Great news. But those savings will materialize only if Congress actually cuts a projected $400 billion in government healthcare spending — including Medicare reimbursements to hospitals, doctors and other providers – over 10 years.
Skepticism here is warranted. Previous congressional promises to cut reimbursements haven’t panned out. And Senator Debbie Stabenow, a Michigan Democrat, has just introduced a bill that would actually increase Medicare fees to doctors by $247 billion over the next decade That $247 billion should, by all rights, be added to the cost of the Baucus bill. (Interestingly, if Congress actually stuck to the cuts, the tax increases would not be necessary, according to the Tax Foundation.)

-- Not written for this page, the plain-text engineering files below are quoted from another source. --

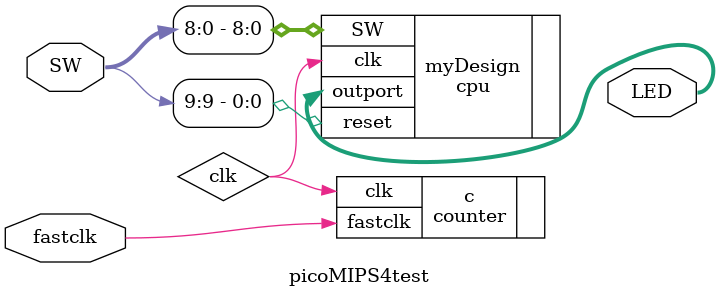
<source format=sv>

module picoMIPS4test(
  input logic fastclk,  // 50MHz Altera DE0 clock
  input logic [9:0] SW, // Switches SW0..SW9

  output logic [7:0] LED); // LEDs
  
  logic clk; // slow clock, about 10Hz
  counter c (.fastclk(fastclk),.clk(clk)); // slow clk from counter
  

    cpu myDesign (.clk(clk), .reset(SW[9]),.SW(SW[8:0]),.outport(LED)); //change fastclk to clk on fpga
endmodule  
</source>
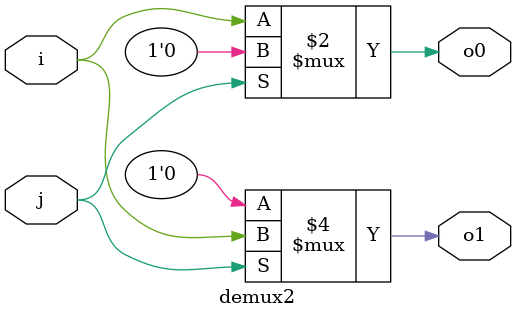
<source format=v>
module demux2(input wire i, j, output wire o0, o1);
    assign o0 = (j==0)?i:1'b0;
    assign o1 = (j==1)?i:1'b0;
endmodule
</source>
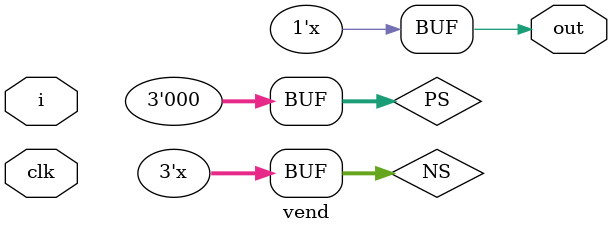
<source format=v>
module vend(out,i ,clk );
input i ,clk; //i=0 -> 1 rupee & i=1 -> 2 rupee
reg [2:0]PS ,NS;
output  reg out ; // out =1 -> choclate is out.
parameter s0=0 ,s1=1,s2=2,s3=3,s4=4,s5=5; //si = i ruppees

always@(posedge clk)
 PS<=NS ;
always@(PS,i)
    
	case(PS)
	s0: begin
        	out=i ?0:0;  
	        NS=i?s2:s1;
		end	
	s1: begin
	        out=i?0:0;
	        NS=i?s3:s2;
	    end	
	s2: begin     
	        out =i?0:0;
	        NS=i?s4:s3;
		end	
	s3: begin 
	        out=i ?1:0;
	        NS=i?s5:s4;
		end	
	s4: begin 
	        out=i ?1:1;
	        NS=i?s1:s5;
		end	
	s5: begin
	        out =i ?1:1;
	        NS=i?s2:s1;
		end	
	default: PS=s0;
endcase
endmodule

</source>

3) It only raises taxes on companies.
Then there are the hidden fees. The Baucus bill imposes a $200 billion excise tax on expensive insurance plans. That’s a cost insurers will certainly pass onto consumers, nearly 90 percent of whom would make under $200,000, according to the Joint Committee on Taxation. That kind of sounds like a stealth middle-class tax increase.

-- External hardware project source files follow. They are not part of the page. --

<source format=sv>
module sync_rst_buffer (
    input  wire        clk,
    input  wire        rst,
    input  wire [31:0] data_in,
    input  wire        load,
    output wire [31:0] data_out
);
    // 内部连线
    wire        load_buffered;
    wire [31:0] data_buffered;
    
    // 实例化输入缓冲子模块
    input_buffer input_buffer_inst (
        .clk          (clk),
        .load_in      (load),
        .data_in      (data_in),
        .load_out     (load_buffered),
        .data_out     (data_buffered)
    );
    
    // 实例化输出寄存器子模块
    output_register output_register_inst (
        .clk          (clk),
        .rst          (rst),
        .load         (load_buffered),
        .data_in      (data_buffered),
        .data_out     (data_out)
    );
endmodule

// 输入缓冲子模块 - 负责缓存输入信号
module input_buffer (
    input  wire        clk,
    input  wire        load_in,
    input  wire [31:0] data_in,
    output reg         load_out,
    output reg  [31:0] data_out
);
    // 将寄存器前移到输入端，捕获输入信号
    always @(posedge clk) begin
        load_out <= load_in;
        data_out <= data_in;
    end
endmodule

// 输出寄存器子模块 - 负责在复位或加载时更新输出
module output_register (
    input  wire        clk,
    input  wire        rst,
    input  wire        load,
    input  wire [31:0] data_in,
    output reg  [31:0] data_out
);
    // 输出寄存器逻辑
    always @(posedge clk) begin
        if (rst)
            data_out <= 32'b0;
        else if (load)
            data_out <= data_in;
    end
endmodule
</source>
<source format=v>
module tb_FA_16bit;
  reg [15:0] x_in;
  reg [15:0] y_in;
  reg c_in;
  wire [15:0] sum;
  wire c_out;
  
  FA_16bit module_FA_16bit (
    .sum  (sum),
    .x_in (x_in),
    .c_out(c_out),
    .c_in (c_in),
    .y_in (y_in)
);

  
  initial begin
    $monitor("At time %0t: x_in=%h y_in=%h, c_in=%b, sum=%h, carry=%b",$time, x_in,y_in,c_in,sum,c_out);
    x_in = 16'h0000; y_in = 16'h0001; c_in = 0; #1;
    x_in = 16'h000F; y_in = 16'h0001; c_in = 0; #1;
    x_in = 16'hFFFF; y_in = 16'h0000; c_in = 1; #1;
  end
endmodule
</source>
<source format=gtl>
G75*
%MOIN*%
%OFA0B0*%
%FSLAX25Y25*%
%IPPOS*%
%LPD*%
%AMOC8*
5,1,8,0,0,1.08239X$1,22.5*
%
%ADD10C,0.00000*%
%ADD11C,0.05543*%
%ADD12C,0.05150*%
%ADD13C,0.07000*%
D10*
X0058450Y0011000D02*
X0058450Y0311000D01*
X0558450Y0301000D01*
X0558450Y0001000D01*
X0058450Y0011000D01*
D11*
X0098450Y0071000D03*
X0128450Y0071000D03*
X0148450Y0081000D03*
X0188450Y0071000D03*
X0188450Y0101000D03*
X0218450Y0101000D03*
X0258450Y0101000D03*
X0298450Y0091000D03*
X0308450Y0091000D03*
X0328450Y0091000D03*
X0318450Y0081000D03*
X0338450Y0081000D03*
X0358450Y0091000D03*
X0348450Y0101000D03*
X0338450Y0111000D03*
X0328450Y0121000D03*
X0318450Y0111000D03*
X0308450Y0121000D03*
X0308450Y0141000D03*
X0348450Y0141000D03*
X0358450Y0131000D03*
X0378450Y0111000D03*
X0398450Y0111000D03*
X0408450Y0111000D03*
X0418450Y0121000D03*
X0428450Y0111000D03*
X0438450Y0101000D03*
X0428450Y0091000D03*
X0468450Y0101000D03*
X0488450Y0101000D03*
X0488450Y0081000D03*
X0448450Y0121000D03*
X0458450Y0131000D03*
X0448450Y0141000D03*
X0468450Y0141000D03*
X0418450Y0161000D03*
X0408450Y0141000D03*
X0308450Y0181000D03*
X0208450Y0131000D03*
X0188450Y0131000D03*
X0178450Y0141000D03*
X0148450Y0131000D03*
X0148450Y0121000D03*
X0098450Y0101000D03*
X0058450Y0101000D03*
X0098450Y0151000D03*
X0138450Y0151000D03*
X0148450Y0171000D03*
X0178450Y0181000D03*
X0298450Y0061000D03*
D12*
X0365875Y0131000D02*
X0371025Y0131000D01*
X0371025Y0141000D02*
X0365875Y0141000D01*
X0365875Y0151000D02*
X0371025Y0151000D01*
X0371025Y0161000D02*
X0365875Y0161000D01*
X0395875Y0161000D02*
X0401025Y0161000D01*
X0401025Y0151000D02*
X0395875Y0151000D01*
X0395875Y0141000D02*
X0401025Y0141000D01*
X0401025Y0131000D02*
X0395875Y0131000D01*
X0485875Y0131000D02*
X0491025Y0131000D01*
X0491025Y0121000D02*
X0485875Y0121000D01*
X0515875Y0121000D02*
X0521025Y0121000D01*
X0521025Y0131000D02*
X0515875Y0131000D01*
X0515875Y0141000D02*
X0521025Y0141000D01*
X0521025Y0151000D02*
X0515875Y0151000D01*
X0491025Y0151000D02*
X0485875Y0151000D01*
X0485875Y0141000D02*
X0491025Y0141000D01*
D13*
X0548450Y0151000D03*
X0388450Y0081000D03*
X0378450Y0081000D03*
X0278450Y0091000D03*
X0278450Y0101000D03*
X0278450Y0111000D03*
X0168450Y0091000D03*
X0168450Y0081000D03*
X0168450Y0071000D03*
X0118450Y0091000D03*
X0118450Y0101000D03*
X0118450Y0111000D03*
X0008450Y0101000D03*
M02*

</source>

And you can be sure few taxpayers understand that a catch accompanies new government subsidies to cover the cost of private insurance. Those subsidies phase out as incomes rise. The result is a huge effective tax increase. As the CBO puts it: “Marginal tax rates would go up by about 22 percentage points for all families whose income was between 100 percent and 400 percent of the poverty level.”
Don’t knock it. If a company drops coverage and doesn’t raise salaries, the savings presumably come under the corporate income tax rate, which last I knew was 40%.